▼

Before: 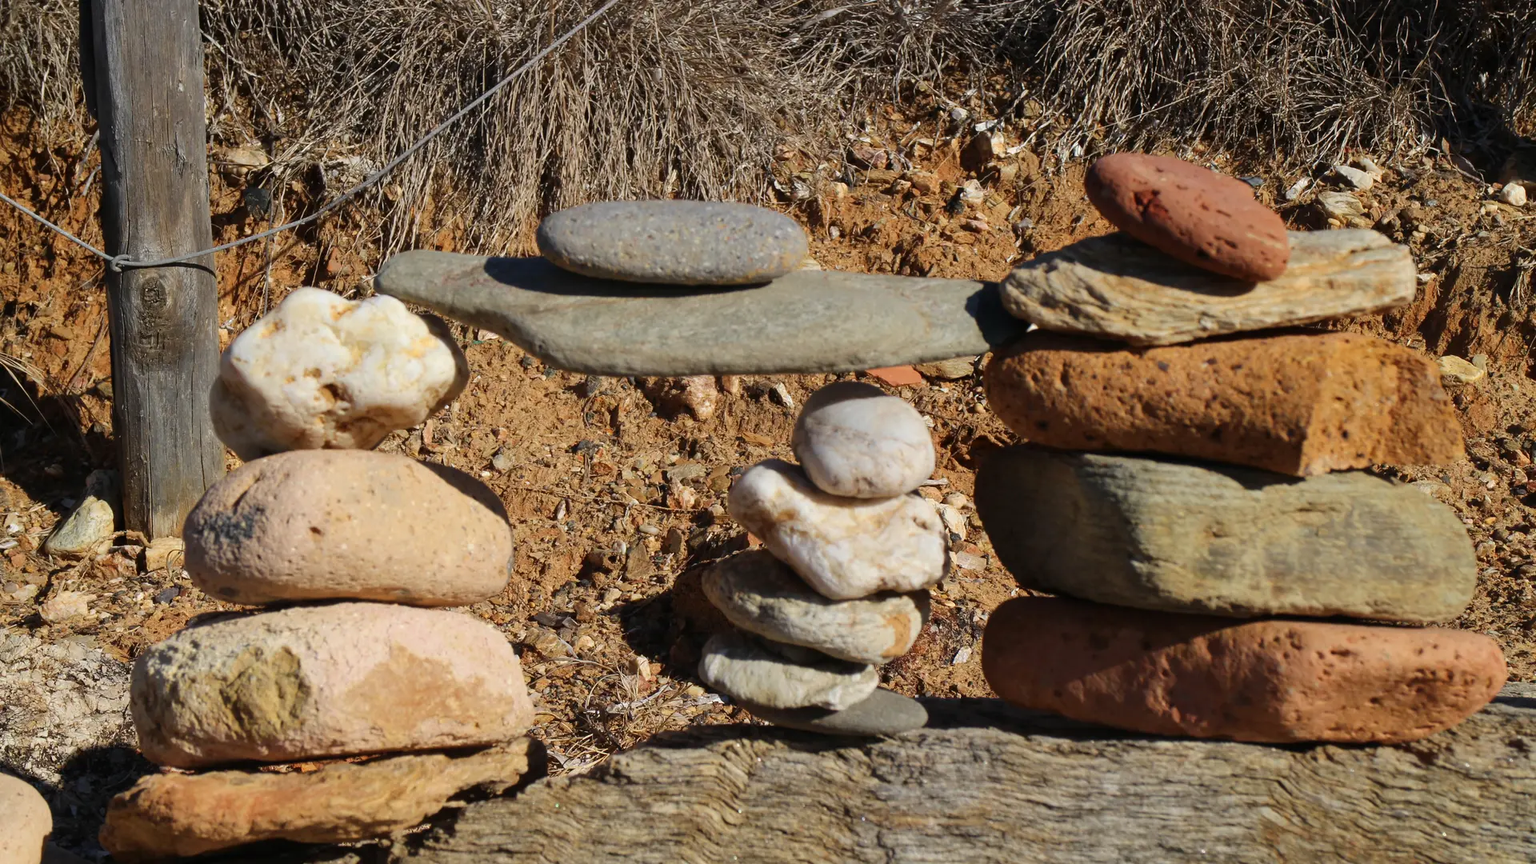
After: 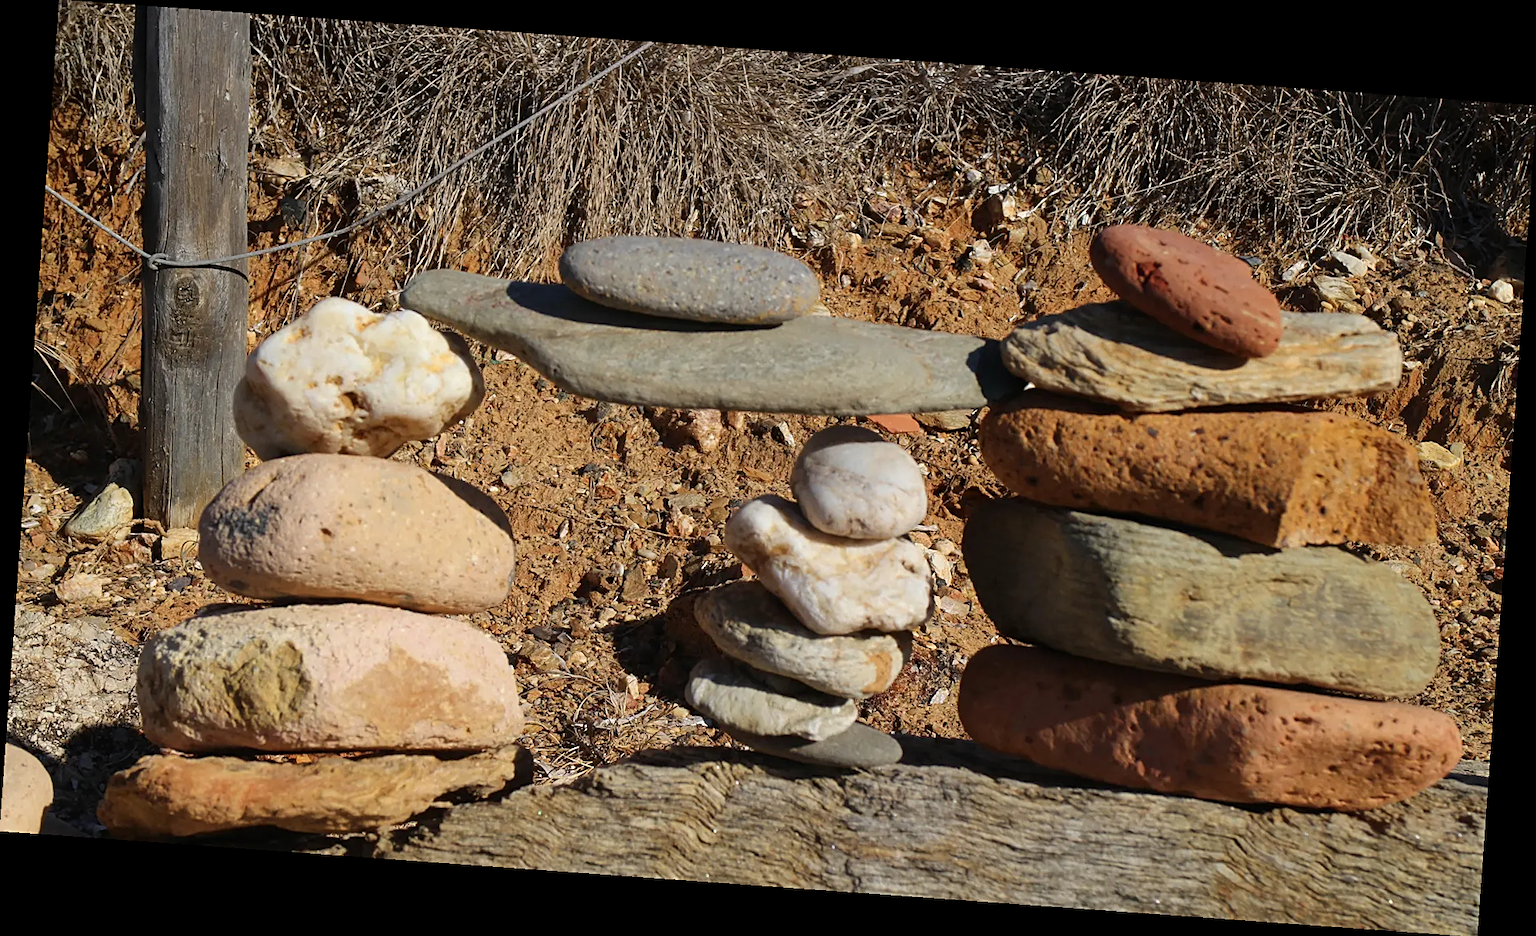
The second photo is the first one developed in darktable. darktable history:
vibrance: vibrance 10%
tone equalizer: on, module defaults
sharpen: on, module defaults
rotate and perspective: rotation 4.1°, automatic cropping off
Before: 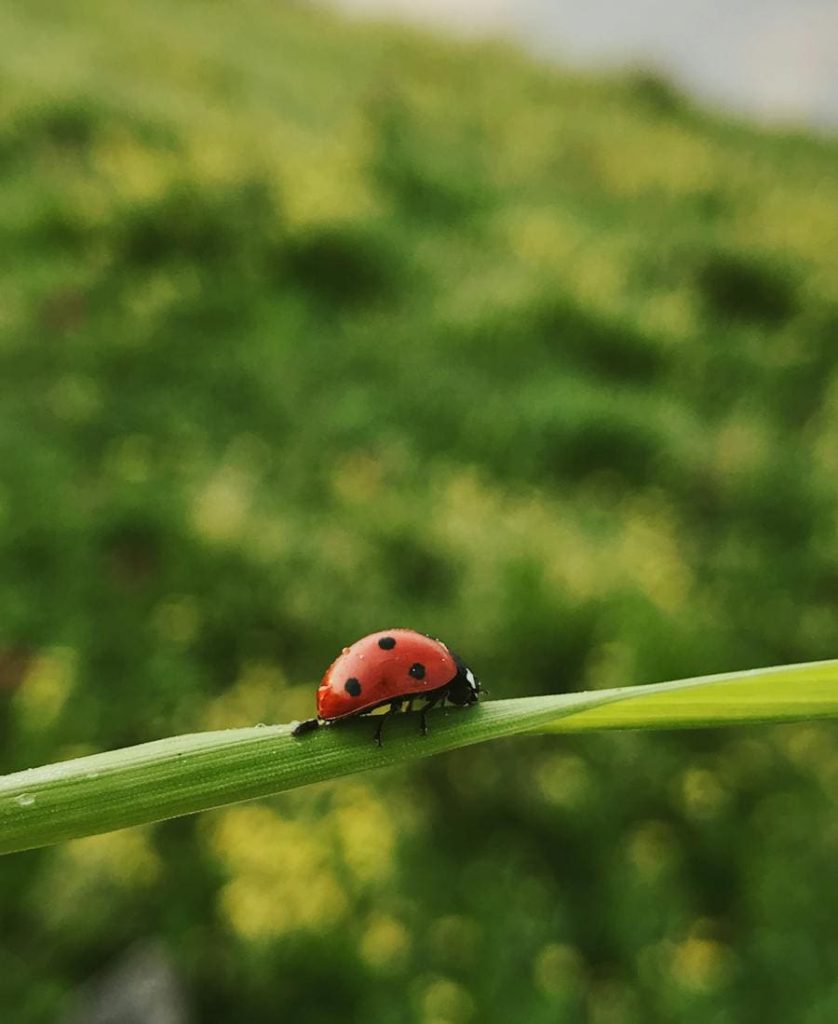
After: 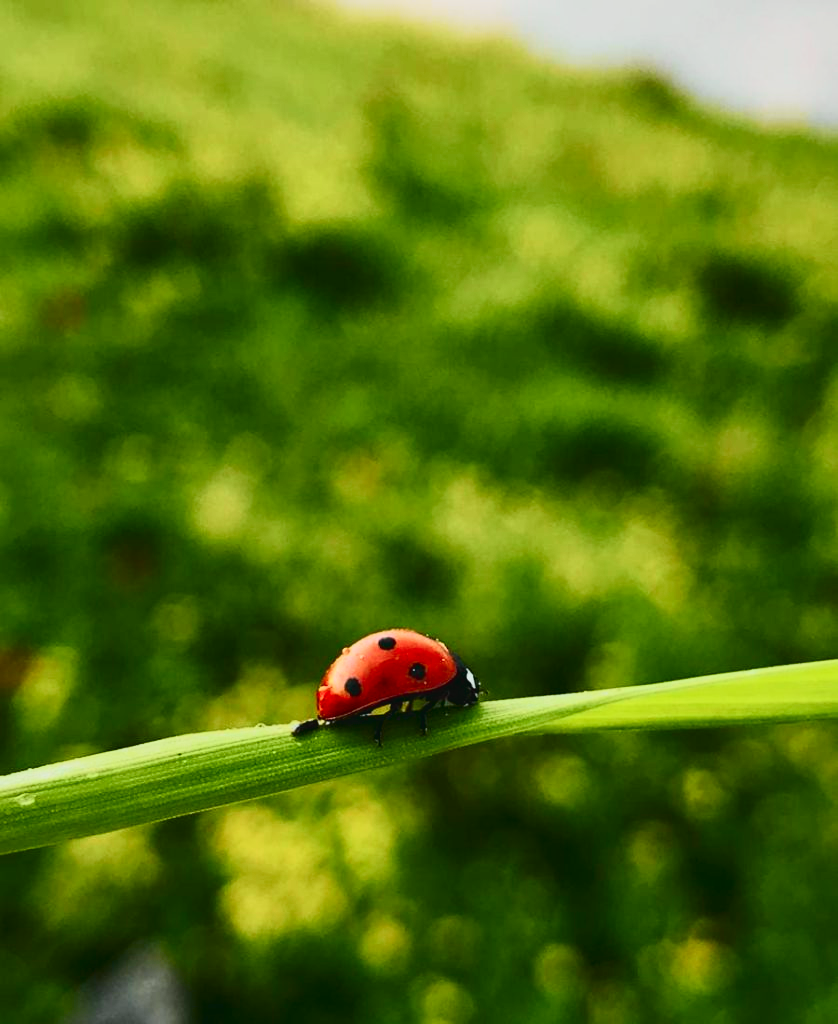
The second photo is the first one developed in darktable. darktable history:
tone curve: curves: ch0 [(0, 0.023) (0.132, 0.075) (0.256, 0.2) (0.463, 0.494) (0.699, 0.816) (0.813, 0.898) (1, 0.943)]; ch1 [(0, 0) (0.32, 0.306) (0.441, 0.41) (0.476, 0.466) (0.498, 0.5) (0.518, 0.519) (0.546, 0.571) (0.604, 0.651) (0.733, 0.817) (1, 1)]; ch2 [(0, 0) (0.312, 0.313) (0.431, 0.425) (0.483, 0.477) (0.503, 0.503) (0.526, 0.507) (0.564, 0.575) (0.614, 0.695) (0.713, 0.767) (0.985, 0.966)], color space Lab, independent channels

▲

**Given problem:**
Format the lines above as a JSON list of strings, one string per line, skipping blank lines. Leave the pictures out of your answer.

**Task result:**
[
  "Before: ",
  "After: ",
  "The second photo is the first one developed in darktable. darktable history:",
  "vibrance: vibrance 10%",
  "tone equalizer: on, module defaults",
  "sharpen: on, module defaults",
  "rotate and perspective: rotation 4.1°, automatic cropping off",
  "Before: ",
  "After: ",
  "The second photo is the first one developed in darktable. darktable history:",
  "tone curve: curves: ch0 [(0, 0.023) (0.132, 0.075) (0.256, 0.2) (0.463, 0.494) (0.699, 0.816) (0.813, 0.898) (1, 0.943)]; ch1 [(0, 0) (0.32, 0.306) (0.441, 0.41) (0.476, 0.466) (0.498, 0.5) (0.518, 0.519) (0.546, 0.571) (0.604, 0.651) (0.733, 0.817) (1, 1)]; ch2 [(0, 0) (0.312, 0.313) (0.431, 0.425) (0.483, 0.477) (0.503, 0.503) (0.526, 0.507) (0.564, 0.575) (0.614, 0.695) (0.713, 0.767) (0.985, 0.966)], color space Lab, independent channels"
]